The Association’s Board decided to replace the Association’s database and website. The system currently in use is ten years old and has become technically outdated. The Association was receiving an increasing number of reports from its members about incompatibility issues with their own systems and the required updates would have been more expensive than installing a new system. The project is planned for completion in 2017.
The Association’s Office again organised over 50 events dedicated to regulatory topics and regularly published newsletters on regulatory issues. In addition, the Association set up new discussion groups on Retail Banking, Trade Finance and Capital Market Banks and these groups meet regularly to discuss current issues.
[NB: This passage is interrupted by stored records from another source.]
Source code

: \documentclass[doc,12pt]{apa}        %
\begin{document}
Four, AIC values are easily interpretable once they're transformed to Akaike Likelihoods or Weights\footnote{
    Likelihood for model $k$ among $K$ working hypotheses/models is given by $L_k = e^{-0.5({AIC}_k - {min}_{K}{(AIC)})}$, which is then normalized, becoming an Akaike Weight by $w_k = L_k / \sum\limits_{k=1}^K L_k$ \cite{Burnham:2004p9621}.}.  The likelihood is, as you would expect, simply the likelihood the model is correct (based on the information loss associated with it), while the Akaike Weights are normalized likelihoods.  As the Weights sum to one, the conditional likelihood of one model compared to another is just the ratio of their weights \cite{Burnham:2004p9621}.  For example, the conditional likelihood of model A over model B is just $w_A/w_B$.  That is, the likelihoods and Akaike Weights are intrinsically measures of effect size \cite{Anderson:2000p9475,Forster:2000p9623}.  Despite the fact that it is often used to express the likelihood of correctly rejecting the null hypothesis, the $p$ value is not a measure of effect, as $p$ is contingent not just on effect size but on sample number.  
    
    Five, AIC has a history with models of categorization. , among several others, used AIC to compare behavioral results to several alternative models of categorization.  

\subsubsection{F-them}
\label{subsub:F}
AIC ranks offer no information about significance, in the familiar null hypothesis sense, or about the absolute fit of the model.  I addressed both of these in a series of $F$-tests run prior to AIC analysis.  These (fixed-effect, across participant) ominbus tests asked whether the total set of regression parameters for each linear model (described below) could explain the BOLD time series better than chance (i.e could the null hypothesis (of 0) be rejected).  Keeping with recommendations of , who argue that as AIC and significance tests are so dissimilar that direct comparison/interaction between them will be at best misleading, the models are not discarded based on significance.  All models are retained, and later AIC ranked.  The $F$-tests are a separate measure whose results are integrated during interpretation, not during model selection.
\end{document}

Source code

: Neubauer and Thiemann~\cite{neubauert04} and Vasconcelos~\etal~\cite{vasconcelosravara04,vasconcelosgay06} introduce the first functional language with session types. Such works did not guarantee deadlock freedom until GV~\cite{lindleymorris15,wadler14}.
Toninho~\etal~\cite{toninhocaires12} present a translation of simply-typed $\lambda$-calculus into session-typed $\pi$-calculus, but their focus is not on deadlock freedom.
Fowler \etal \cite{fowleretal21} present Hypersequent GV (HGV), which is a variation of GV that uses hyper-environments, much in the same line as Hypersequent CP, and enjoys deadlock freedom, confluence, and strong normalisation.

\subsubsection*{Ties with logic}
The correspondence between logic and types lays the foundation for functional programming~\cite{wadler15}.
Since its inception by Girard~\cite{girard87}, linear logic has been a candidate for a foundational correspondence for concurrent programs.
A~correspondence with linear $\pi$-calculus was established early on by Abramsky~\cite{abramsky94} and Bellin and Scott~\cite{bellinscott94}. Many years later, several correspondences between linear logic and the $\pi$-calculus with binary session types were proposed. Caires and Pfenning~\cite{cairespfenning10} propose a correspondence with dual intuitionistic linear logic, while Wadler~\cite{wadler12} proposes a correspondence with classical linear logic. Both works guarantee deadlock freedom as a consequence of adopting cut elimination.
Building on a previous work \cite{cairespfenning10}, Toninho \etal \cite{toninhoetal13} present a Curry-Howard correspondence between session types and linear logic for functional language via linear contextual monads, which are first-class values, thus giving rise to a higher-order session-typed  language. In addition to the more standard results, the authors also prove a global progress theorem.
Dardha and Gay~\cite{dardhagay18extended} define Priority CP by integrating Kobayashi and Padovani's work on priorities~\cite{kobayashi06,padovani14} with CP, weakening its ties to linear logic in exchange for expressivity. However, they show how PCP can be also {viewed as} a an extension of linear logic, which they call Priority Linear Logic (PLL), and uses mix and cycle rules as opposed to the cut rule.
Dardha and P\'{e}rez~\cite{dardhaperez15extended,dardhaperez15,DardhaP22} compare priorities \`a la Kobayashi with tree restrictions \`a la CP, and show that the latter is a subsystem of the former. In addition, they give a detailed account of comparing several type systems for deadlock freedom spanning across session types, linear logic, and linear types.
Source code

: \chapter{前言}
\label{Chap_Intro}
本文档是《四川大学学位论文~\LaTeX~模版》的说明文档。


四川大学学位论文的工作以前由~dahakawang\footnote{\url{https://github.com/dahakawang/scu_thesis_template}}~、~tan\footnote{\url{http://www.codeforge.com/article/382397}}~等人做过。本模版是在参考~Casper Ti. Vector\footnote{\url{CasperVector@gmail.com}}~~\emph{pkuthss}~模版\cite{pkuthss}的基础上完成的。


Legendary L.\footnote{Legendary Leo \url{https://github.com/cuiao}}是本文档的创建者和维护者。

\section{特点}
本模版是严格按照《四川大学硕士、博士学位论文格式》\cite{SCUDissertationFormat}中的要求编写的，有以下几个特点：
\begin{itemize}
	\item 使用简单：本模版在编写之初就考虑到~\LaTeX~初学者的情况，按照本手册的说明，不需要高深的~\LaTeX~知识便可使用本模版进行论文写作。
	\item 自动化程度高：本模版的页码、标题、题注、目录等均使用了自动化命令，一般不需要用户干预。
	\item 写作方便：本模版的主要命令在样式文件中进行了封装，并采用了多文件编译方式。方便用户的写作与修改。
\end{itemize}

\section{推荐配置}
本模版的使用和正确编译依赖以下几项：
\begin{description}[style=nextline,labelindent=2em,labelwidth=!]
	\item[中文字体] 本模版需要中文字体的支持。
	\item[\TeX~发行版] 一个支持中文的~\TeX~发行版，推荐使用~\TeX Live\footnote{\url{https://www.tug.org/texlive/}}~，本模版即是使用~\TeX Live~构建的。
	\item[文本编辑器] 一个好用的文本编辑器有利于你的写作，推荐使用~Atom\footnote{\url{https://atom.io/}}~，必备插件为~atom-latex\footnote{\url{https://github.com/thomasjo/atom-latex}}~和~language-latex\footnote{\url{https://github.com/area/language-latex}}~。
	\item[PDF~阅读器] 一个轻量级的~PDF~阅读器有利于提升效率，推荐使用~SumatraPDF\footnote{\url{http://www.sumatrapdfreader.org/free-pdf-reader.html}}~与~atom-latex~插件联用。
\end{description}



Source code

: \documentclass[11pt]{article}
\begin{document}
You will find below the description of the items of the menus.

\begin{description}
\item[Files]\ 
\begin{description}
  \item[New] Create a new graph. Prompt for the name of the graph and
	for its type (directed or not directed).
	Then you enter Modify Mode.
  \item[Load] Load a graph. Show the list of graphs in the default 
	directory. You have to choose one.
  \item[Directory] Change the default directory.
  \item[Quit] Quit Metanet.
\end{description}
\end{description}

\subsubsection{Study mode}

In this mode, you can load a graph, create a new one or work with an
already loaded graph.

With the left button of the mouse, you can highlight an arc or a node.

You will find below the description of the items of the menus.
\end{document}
The "Ostschweizer Gruppe", the events held in Lugano and the regular meetings of the FATCA/CRS-Implementation Group in Geneva provide an opportunity for banks in these regions to meet and exchange views.
There were changes in the foreign banks’ representation on the commissions and steering committees of the Swiss Bankers Association (SBA). Following the resignation of Stefano Coduri, former CEO, BSI SA, and shortly after that of his successor Marco Bizzozero, former CEO, Deutsche Bank (Schweiz) AG, from the Steering Committee on Private Banking, the Board appointed its Vice Chairman, Heinrich Henckel, as the Association’s new representative. The Board appointed Andreas Markwalder, CEO, Schroder Investment Management (Switzerland) AG to the SBA Steering Committee on Asset Management to replace the outgoing representative, Stephen J. Mills, former CEO of the same company.
A change was also registered at commission-level: René Schwab, Head Legal, Goldman Sachs Bank AG, is to represent our Association on the SBA Commission for Law and Compliance, thereby replacing Simon Trippel, General Counsel, Coutts & Co. AG.
There were also changes to the Board of our Association. Stefano Coduri and Marco Bizzozero resigned from the Board following their departure from their banks. The Board elected Heinrich Henckel, CEO, LGT Bank (Schweiz) AG, and Kristine Braden, CCO (Citi Country Officer), Citibank NA Swiss Branches, as the Association’s new Vice Presidents. At last year’s AGM of the Swiss Bankers Association (SBA), Heinrich Henckel was elected to the SBA Board of Directors. At this year’s AGM Kristine Braden will be put forward for election to the SBA Board of Directors. Our Association’s Board nominated Peter Hinder, CEO, Deutsche Bank (Schweiz) AG, as a new member and he will be proposed for election at our Association’s AGM.
There was also a change in our auditors’ team: the Board nominated Natalie Recknagel, Investec Bank (Switzerland) AG to replace Anastassiya Mächler, who is leaving her bank.
The Association would like to take this opportunity to thank all those who have supported its work and who have promoted the interests of the foreign banks in Switzerland and our Association through their help and commitment.